**Prompt:** Your job with the data below is to output exactly the lines from the one holding "In our model, the" down to the one holding "Characteristics of low-priced", both included, and no others.

Start of Records for this exercise

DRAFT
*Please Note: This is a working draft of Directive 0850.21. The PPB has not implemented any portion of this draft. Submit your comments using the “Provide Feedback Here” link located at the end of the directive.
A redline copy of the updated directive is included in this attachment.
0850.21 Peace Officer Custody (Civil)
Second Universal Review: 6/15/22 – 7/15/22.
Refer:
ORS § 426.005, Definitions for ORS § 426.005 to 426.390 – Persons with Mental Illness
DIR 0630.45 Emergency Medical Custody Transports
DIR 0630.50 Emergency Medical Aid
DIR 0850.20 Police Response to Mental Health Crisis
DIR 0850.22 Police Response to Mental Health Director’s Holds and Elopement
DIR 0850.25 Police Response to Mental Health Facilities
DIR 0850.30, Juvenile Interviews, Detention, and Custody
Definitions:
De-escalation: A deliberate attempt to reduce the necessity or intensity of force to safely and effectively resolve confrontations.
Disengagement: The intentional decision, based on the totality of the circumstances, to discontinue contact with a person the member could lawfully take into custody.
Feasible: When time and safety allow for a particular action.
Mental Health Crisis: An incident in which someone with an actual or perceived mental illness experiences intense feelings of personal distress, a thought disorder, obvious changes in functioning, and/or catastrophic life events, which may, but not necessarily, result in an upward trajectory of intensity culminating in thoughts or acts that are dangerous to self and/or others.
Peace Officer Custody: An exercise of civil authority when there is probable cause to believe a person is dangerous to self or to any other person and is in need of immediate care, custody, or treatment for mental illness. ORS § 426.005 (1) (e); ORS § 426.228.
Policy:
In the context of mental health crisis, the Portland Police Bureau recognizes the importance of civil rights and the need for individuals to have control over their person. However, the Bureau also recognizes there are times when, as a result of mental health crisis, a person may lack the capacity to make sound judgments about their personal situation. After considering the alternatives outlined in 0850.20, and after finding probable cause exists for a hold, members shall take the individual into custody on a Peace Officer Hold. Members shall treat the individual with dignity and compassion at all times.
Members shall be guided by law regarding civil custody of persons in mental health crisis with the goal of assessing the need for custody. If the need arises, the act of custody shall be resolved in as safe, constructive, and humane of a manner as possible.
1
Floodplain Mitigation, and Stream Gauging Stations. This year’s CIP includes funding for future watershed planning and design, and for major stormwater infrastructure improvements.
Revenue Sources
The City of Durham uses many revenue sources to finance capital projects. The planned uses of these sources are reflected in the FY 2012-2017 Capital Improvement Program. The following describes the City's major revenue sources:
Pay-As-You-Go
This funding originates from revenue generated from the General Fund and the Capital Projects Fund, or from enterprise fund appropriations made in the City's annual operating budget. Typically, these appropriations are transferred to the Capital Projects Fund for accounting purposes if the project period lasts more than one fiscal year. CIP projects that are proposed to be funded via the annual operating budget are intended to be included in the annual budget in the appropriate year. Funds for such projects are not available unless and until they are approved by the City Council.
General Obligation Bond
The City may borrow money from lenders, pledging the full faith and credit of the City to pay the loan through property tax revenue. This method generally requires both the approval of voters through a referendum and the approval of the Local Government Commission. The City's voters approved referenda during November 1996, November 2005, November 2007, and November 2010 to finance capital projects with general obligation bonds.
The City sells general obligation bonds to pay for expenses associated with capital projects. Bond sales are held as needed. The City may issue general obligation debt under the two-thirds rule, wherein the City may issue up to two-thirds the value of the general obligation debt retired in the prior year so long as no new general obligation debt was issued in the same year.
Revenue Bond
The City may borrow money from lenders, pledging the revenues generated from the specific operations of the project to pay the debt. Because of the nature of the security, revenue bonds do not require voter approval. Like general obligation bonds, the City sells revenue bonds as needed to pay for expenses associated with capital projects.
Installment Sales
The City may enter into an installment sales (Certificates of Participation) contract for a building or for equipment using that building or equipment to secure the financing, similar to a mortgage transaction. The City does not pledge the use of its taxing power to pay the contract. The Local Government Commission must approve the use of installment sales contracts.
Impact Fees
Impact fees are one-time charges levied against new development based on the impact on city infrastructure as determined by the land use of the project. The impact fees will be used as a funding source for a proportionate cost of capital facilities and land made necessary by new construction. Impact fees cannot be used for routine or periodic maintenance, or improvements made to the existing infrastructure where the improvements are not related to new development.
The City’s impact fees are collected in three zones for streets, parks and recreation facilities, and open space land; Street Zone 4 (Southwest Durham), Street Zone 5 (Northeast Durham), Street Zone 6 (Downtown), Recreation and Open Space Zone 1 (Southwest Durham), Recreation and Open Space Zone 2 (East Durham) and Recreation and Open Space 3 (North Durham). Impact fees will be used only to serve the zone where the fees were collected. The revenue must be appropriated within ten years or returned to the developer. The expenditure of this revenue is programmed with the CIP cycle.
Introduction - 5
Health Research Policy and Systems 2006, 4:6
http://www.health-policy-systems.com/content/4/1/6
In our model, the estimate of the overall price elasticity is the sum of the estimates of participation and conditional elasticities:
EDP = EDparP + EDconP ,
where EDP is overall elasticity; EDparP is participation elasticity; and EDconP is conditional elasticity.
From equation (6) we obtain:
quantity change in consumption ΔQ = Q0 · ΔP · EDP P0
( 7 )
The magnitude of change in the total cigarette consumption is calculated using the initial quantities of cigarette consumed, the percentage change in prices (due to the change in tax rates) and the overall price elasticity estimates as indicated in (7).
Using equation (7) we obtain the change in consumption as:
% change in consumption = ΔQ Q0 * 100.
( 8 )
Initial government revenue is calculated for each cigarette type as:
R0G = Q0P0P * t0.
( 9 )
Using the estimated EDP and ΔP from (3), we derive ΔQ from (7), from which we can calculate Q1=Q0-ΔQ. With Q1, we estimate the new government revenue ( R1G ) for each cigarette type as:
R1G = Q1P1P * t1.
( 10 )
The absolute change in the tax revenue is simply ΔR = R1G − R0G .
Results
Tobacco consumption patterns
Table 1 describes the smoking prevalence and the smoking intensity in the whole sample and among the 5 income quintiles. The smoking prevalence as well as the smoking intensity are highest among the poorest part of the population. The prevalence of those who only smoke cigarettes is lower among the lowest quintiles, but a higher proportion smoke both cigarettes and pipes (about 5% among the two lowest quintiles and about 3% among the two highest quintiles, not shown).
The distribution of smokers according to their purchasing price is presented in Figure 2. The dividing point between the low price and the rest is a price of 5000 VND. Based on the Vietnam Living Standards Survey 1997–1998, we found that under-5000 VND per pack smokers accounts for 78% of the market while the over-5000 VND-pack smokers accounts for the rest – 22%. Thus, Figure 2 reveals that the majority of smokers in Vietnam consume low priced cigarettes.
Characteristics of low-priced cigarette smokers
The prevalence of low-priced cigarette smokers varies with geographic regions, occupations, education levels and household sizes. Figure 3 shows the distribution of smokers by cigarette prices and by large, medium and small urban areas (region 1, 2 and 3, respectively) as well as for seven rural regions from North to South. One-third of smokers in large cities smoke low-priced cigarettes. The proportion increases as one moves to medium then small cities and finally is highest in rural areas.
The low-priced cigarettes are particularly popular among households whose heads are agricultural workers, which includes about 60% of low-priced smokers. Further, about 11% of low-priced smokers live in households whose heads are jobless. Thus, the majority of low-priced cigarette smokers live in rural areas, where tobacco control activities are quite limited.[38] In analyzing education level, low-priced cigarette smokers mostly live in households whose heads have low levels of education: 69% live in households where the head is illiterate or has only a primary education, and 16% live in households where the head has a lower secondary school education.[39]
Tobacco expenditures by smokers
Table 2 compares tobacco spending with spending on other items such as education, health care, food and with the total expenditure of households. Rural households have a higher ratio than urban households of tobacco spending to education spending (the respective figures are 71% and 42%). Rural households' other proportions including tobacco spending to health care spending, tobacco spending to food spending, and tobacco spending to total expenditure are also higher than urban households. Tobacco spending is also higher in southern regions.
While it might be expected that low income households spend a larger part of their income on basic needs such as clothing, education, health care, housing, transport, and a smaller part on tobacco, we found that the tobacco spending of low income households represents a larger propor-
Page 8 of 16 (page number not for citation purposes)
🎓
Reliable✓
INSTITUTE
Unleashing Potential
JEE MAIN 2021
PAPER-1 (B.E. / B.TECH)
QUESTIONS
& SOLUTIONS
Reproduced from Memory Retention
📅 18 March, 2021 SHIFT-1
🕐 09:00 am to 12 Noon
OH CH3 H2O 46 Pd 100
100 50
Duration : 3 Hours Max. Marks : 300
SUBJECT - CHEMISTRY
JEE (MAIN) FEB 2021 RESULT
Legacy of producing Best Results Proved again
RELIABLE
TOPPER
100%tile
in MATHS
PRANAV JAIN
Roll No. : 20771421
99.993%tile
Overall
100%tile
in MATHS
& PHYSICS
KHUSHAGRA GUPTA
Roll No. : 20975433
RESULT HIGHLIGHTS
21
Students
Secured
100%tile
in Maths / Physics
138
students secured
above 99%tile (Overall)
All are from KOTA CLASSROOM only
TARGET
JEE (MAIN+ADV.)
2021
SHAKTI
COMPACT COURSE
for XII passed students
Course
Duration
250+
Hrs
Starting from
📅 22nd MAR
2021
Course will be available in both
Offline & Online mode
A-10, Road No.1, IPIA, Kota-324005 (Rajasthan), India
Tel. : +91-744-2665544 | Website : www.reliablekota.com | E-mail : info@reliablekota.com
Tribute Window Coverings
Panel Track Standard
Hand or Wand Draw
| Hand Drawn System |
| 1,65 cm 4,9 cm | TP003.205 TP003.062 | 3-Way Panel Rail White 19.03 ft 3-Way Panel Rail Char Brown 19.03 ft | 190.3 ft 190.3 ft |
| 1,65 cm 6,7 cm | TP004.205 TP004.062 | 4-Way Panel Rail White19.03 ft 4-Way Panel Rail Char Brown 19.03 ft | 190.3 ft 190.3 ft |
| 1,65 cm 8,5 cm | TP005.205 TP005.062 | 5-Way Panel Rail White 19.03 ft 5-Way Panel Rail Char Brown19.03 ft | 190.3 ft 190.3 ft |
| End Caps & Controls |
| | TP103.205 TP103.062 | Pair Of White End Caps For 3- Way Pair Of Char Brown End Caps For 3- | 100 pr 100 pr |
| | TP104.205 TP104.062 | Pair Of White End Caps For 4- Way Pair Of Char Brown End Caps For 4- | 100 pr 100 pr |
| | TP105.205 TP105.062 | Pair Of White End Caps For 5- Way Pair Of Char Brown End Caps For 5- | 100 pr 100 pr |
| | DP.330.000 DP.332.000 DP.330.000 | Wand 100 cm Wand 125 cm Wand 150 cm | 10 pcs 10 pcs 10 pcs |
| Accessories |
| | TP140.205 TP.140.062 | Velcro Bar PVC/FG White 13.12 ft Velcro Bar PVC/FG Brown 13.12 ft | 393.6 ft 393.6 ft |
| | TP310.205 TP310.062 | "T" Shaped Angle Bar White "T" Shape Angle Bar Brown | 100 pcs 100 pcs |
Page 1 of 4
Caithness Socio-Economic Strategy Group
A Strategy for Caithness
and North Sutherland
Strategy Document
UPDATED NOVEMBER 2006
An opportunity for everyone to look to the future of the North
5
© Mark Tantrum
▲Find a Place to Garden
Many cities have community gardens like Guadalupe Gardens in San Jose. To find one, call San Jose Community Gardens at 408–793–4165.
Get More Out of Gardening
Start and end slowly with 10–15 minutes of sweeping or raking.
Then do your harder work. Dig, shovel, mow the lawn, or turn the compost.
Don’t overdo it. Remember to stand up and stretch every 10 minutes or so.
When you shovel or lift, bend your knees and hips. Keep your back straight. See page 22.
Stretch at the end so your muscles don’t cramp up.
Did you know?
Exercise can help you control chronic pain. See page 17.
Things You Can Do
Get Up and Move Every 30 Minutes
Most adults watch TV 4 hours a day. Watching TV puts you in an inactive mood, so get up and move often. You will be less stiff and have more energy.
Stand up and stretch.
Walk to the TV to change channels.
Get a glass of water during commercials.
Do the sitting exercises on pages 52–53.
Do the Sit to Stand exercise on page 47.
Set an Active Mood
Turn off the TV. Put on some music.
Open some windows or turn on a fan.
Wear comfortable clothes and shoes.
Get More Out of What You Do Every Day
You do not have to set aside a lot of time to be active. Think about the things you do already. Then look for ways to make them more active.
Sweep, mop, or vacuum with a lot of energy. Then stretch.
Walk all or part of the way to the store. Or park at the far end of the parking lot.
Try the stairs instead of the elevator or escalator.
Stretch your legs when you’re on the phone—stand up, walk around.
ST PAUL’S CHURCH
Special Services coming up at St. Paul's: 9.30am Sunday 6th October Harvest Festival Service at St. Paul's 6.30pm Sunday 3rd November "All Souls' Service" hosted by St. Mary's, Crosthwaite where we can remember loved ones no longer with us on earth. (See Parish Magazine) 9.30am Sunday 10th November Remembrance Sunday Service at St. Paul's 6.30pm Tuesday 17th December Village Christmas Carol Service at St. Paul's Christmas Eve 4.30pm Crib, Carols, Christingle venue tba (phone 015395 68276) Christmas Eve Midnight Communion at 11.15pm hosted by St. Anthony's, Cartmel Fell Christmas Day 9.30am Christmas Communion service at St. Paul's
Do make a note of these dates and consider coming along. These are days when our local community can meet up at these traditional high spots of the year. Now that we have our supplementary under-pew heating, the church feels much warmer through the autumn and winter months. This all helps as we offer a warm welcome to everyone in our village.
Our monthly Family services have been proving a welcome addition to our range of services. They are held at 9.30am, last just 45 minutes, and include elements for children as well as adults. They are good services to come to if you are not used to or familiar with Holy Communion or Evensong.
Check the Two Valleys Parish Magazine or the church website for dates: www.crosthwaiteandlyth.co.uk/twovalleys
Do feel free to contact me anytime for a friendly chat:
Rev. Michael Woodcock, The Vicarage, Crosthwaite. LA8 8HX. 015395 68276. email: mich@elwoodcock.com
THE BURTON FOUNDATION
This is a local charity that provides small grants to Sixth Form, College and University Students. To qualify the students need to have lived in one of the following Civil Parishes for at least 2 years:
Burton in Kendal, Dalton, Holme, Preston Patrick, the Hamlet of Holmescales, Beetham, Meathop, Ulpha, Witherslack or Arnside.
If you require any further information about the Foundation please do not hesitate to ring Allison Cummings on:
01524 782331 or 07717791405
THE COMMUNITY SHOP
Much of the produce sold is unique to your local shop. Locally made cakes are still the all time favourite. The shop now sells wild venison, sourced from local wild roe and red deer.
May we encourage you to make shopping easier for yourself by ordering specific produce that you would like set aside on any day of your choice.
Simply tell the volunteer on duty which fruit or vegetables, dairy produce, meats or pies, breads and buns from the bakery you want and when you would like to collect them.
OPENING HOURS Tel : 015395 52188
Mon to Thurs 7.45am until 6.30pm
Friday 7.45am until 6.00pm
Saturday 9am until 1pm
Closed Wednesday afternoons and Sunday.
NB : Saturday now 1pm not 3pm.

End of Records for this exercise

**Solution to the problem:**
In our model, the estimate of the overall price elasticity is the sum of the estimates of participation and conditional elasticities:
EDP = EDparP + EDconP ,
where EDP is overall elasticity; EDparP is participation elasticity; and EDconP is conditional elasticity.
From equation (6) we obtain:
quantity change in consumption ΔQ = Q0 · ΔP · EDP P0
( 7 )
The magnitude of change in the total cigarette consumption is calculated using the initial quantities of cigarette consumed, the percentage change in prices (due to the change in tax rates) and the overall price elasticity estimates as indicated in (7).
Using equation (7) we obtain the change in consumption as:
% change in consumption = ΔQ Q0 * 100.
( 8 )
Initial government revenue is calculated for each cigarette type as:
R0G = Q0P0P * t0.
( 9 )
Using the estimated EDP and ΔP from (3), we derive ΔQ from (7), from which we can calculate Q1=Q0-ΔQ. With Q1, we estimate the new government revenue ( R1G ) for each cigarette type as:
R1G = Q1P1P * t1.
( 10 )
The absolute change in the tax revenue is simply ΔR = R1G − R0G .
Results
Tobacco consumption patterns
Table 1 describes the smoking prevalence and the smoking intensity in the whole sample and among the 5 income quintiles. The smoking prevalence as well as the smoking intensity are highest among the poorest part of the population. The prevalence of those who only smoke cigarettes is lower among the lowest quintiles, but a higher proportion smoke both cigarettes and pipes (about 5% among the two lowest quintiles and about 3% among the two highest quintiles, not shown).
The distribution of smokers according to their purchasing price is presented in Figure 2. The dividing point between the low price and the rest is a price of 5000 VND. Based on the Vietnam Living Standards Survey 1997–1998, we found that under-5000 VND per pack smokers accounts for 78% of the market while the over-5000 VND-pack smokers accounts for the rest – 22%. Thus, Figure 2 reveals that the majority of smokers in Vietnam consume low priced cigarettes.
Characteristics of low-priced cigarette smokers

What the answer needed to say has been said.